Hele de bu odaklar devlet içinde ciddi bir örgütlenme içine girmişler ve derine sızmışlarsa, onlardan kurtulmak imkansız hale gelebiliyor.
Bu durumda laiklik karşıtı olarak başlayan ve devleti ele geçirmeye yönelik bu tür faaliyetler terör olaylarından çok daha tehlikeli olabiliyor. İşte bu şekilde yaratılan canavar, yarın kendi destekçilerini de yok edebiliyor. Asıl olan canavarı iyi tespit etmek. Yapay tehlikeler yaratarak hedef şaşırtmaya çalışanlar asıl tehlikenin temelini oluşturuyor. Mücadele, bunlara karşı verilmeli!

Üzerinden 28 yıl geçmesine karşın artçı etkileri halen dün gibi hissedilen 12 Eylül darbesiyle hesaplaşmadan; Türkiye’ de ne diğer farklı görünümdeki darbelerin hesabı sorulabilir, ne de özgürlüklerin genişletilmesi konusunda bir ilerleme sağlanabilir.
Kaldı ki, mevcut siyasi partilerin öyle bir niyeti de yok.
Bugün sözü edilen canavarların yaratılması, terörün farklı boyutlarda sürekli gündemde tutularak darbelere zemin hazırlanması, böylesi ortamlardan beslenen kan emicilerin ortaya çıkarılması için mutlaka geçmişin en ince ayrıntılarıyla sorgulanmasına gerek vardır.
Aksi halde ne on binlerce faili meçhul cinayetin aydınlatılması, ne milyonları aşan işkence mağdurlarının sorumlularından hesap sorulması mümkün olamayacaktır.
Bunları yapmadan bir ülkede iç barışı sağlamak, huzur ortamını tesis etmek, yokluğu ve yoksulluğu ortadan kaldırmak olanaklı değil.
Demokrasinin tüm kurum ve kurullarıyla işler hale gelmesinin yolu geçmişteki eylemleriyle demokrasiyi kesintiye uğratanlardan hesap sorulmasından, özgürlüklerin sınırlarının genişletilmesinden, yasakların kaldırılmasından geçiyor.
Tüm bunlar yapılmadan ülkede siyasi istikrarı sağlamak mümkün olmayacağı gibi, siyasette istikrarın olmadığı bir ülkede ekonominin gelişmesi ve sağlıklı bir kalkınma gerçekleştirilemez.
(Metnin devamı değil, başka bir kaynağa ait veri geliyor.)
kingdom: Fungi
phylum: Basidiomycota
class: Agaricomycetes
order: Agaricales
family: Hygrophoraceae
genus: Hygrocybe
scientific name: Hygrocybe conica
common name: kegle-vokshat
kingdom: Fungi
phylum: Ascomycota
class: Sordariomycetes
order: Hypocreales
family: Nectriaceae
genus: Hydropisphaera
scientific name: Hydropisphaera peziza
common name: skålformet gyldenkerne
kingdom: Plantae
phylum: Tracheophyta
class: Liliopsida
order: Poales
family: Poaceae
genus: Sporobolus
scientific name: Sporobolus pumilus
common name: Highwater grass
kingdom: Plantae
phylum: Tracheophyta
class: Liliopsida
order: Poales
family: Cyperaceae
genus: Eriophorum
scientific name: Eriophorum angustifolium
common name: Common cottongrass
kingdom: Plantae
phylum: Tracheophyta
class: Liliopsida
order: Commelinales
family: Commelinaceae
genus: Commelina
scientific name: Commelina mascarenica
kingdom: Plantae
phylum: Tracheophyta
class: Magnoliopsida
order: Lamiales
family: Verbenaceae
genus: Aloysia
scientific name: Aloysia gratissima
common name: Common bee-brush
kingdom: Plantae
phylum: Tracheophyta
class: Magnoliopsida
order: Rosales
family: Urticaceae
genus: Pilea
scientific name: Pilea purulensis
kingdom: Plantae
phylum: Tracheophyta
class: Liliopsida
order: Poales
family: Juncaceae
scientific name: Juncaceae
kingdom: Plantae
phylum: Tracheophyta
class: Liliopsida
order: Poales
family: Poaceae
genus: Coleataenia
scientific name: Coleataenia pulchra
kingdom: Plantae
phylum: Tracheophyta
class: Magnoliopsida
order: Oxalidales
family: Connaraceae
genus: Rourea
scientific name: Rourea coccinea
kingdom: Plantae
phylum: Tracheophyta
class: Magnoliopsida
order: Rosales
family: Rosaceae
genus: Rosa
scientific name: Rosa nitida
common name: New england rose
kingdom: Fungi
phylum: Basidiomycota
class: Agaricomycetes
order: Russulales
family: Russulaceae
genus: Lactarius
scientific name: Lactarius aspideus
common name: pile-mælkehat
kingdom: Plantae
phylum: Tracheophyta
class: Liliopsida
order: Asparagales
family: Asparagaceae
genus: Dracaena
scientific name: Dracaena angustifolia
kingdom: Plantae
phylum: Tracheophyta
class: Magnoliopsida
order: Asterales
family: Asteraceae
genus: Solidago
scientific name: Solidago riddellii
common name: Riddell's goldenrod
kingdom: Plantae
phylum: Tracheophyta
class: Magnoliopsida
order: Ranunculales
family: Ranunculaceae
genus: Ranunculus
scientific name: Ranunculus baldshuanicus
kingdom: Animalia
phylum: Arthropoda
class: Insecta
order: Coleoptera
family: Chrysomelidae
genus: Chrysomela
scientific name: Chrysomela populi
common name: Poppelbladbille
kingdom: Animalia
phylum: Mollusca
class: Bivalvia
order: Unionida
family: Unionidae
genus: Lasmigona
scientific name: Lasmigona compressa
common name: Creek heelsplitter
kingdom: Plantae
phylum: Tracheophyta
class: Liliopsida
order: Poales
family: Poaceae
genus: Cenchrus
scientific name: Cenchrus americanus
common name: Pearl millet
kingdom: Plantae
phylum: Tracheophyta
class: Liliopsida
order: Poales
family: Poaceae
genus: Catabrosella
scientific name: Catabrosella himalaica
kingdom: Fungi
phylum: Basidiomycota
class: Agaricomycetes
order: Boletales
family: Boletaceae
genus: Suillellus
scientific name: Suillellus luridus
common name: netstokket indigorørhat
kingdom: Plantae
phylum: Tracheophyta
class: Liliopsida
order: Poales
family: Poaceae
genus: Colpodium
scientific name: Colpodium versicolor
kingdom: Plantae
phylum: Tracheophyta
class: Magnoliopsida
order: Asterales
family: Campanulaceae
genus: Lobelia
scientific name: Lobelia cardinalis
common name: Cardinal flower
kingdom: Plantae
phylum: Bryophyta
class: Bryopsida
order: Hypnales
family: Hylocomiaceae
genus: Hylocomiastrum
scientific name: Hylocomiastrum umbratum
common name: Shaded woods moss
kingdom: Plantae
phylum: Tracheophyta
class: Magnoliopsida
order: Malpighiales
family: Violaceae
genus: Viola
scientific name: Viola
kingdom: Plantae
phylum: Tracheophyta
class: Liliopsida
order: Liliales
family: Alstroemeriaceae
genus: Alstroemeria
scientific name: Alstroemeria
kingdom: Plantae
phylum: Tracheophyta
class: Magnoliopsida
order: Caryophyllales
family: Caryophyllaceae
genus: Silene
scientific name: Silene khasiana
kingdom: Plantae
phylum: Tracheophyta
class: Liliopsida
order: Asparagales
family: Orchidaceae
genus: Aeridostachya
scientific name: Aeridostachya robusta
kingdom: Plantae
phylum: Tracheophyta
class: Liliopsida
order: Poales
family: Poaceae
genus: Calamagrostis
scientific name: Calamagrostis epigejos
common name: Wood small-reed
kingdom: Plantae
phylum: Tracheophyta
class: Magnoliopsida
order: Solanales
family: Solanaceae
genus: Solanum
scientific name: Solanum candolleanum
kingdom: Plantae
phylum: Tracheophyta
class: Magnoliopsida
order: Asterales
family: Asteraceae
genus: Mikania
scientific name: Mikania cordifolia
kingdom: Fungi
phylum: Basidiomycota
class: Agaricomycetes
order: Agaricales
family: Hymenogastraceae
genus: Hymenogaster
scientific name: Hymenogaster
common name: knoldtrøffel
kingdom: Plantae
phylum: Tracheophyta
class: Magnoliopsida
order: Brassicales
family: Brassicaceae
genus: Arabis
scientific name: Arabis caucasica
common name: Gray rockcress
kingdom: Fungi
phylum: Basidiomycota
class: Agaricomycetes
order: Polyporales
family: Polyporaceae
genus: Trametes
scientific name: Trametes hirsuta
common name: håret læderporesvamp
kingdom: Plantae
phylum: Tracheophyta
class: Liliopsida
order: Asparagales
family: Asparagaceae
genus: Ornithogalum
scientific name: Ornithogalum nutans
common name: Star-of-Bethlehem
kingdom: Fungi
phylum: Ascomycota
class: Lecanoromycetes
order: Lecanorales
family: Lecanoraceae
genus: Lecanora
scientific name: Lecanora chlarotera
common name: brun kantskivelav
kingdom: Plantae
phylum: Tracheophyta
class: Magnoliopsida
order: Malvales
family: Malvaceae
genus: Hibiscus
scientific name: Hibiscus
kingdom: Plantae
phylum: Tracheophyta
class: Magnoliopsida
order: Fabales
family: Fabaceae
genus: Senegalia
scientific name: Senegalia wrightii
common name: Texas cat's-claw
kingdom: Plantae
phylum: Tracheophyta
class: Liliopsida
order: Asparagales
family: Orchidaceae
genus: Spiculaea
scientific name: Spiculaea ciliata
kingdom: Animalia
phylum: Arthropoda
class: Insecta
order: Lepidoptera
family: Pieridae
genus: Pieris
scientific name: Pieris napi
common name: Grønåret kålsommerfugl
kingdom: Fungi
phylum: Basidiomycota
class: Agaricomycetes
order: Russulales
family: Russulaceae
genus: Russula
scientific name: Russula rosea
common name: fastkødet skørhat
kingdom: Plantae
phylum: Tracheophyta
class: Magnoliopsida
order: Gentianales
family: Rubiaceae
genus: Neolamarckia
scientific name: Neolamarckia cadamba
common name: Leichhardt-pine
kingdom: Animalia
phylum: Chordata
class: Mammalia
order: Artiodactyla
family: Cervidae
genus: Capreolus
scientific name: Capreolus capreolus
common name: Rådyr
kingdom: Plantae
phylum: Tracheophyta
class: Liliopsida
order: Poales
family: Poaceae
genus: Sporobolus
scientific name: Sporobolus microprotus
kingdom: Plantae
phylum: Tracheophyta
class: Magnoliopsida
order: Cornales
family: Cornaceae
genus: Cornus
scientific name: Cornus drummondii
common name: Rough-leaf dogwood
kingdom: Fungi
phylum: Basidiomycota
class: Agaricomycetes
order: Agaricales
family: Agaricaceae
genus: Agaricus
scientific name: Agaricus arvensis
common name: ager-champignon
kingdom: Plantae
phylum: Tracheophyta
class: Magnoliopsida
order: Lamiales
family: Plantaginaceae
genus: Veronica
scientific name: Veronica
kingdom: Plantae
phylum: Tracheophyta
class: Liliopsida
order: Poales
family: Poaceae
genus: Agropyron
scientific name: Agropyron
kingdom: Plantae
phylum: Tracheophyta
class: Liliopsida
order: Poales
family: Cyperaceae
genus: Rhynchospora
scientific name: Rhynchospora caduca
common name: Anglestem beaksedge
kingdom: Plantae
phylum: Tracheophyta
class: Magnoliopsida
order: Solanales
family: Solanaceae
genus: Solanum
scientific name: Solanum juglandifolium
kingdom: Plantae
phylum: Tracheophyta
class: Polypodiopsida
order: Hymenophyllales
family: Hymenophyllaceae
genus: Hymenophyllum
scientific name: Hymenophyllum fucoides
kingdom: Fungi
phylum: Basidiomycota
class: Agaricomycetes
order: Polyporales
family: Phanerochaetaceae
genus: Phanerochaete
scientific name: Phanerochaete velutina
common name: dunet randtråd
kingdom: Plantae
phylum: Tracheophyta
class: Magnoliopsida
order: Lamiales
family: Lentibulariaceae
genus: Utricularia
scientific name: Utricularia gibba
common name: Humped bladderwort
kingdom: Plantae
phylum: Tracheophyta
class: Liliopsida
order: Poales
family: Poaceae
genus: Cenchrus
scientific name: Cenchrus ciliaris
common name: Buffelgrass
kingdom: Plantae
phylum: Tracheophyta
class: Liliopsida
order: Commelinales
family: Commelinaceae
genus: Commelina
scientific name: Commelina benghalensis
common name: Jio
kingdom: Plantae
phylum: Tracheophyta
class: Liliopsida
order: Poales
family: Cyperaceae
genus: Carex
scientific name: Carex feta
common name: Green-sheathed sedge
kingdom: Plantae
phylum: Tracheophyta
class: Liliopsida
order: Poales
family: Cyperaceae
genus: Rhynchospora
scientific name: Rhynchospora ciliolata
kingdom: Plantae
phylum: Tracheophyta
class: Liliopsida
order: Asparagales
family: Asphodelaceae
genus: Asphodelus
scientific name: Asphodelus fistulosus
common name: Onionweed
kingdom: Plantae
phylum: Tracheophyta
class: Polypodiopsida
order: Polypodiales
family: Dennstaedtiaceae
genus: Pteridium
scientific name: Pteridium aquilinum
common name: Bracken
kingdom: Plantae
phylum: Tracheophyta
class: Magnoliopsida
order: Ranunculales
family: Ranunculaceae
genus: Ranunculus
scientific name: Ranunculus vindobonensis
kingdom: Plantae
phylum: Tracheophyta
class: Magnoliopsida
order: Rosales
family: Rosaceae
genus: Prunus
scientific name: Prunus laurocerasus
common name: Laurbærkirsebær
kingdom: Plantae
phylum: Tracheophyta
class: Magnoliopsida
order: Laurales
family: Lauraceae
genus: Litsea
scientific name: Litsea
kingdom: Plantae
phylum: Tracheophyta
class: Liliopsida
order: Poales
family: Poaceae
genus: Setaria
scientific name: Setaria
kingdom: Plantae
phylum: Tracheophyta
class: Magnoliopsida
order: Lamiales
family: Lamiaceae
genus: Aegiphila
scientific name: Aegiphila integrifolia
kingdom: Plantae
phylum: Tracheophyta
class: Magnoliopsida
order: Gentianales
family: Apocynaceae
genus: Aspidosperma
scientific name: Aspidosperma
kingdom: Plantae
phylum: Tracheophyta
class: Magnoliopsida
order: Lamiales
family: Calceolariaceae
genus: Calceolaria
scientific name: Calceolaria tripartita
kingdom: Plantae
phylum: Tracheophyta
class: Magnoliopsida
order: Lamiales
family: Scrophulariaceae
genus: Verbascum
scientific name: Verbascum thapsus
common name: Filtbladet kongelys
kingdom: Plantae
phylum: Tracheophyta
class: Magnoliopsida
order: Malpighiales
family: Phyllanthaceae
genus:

O zaman da kaçınılmaz olarak, küresel dış etkilerin de tetiklemesiyle ekonomi, sarsılmaya başlar. Bu durumda da ilk yıkılacak kaleler KOBİLER olacaktır.
KOBİ’ lerin bu sarsıntıdan en az zararla kurtulabilmesi, ancak devletin desteğiyle ve bu konuda alacağı ciddi tedbirler, uygulayacağı radikal kararlarla olabilir.

Yeter ki, bu tehlikenin farkına varılabilsin ve ülkeyi meşgul eden gereksiz polemiklerden hükümet, başını kaldırabilsin.
Hükümet istediği her zaman kendisine yandaş medya bulabilir, ya da bu ülke kendisine yeni hükümetlerde bulabilir ama yıkılan, yok olan KOBİLER’ in yerine yenilerini koymak o kadar kolay olmaz.
Çok sıkıntılı bir süreçten geçen Türkiye ekonomisinde yeri ve önemi tartışılamayacak denli büyük olan KOBİ’ lere sahip çıkmak bu günkü hükümetin en önemli görevidir.
Geç olmadan gerekli önlemleri almayan hükümet bu sorumluluğun yükü altında ezilir. O yüzden Sayın Başbakan’ın artık yönünü ekonomiye çevirip, hiç değilse Aydın Doğan ya da Deniz Baykal’ la ilgilendiği kadar KOBİ’ lerle de ilgilenmesi gerektiğini, birilerinin hatırlatması gerekiyor, sanırım.
Bu ülkenin ekonomisini ABD’ ye AB’ ye teslim eden, uluslar üstü finans kurumlarına teslim olan bir yönetim anlayışının KOBİ’ ler konusunda ne denli duyarlı olacağını hep birlikte göreceğiz.